Setting	Default	What it actually changes
`beta`	`0.1`	Temperature inside the CPO sigmoid.
`dpo_cpo_loss_type`	`sigmoid`	Loss variant. CPO accepts the same four options as DPO; `dpop` here is the policy-side drift penalty.
`delta`	`50.0`	Coefficient for the CPO drift penalty. Only used with `loss_type = dpop`.
`chosen_feature` / `rejected_feature`	`auto`	Column-name overrides. CPO does not need a separate `prompt` column.

In the app

On the Train tab, CPO shows a Preference And Judge block on top of the shared form:

Beta → beta; Delta → delta (used only for dpop); Loss picker (Sigmoid / Hinge / IPO / DPOP) → dpo_cpo_loss_type.
No Reference model path field — CPO has no reference model, so it does not need a second copy of the base in memory.
Dataset Columns — Chosen, Rejected (column-name overrides; CPO does not use a prompt column).

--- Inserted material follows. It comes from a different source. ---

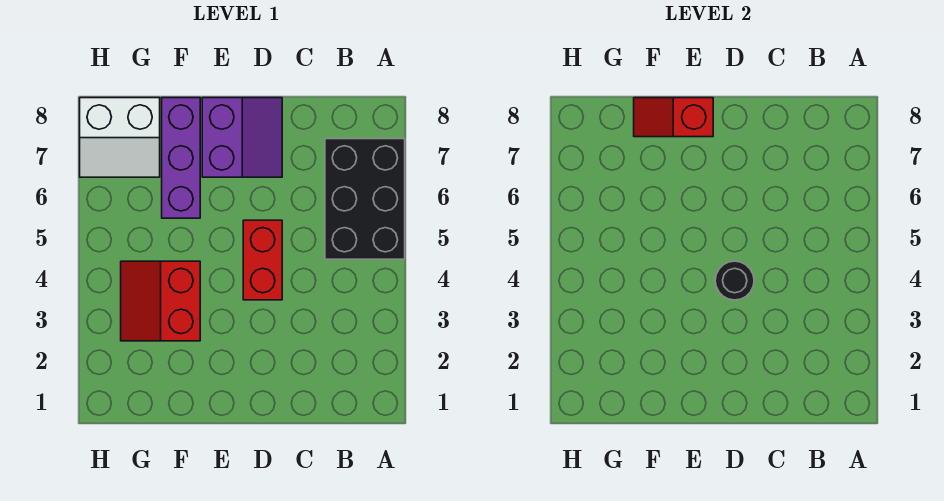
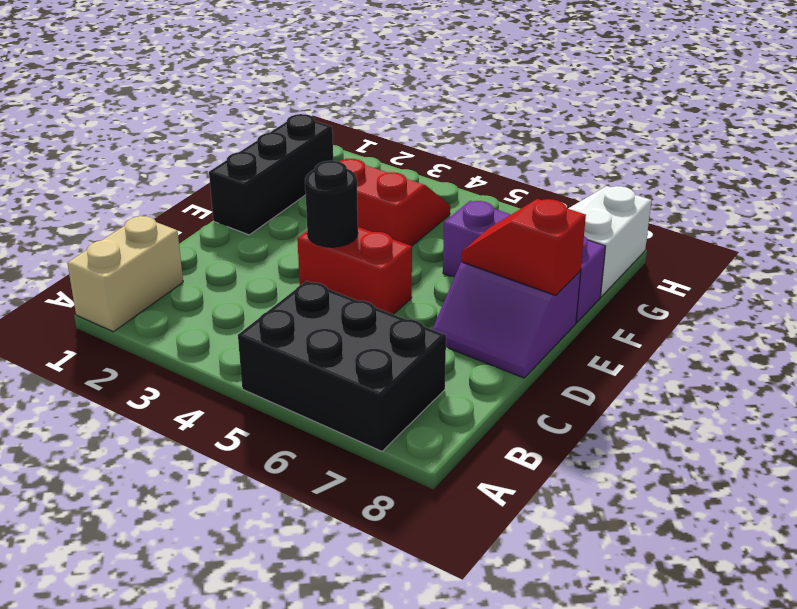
none -> tan 1x2 brick [67,216,183,332]
none -> black 1x3 brick [209,114,333,235]
red 1x2 slope [634,98,713,137] -> red 1x2 slope turned to [461,199,586,295]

Shared form: Model & Data; Fine-tune (LoRA/DoRA/Full + Quantization); Training Settings; Output; QAT (CPO supports QAT).

Tips & gotchas

Use a smaller beta than DPO would use (start at 0.05) — without the reference term the gradient is unanchored and large beta overshoots.
CPO is the only preference algorithm that does not need a second copy of the base model, so it is the right call when you are running on integrated Apple Silicon GPUs.
If validation reward plateaus early, switch the loss to dpop and add a delta to keep drift bounded.

References

CPO shares its mathematical lineage with DPO (Rafailov et al., 2023); the reference-free variant is the contrastive/contrastive-direct line.
Implementation: vendor/mlx-lm-lora/mlx_lm_lora/trainer/cpo_trainer.py.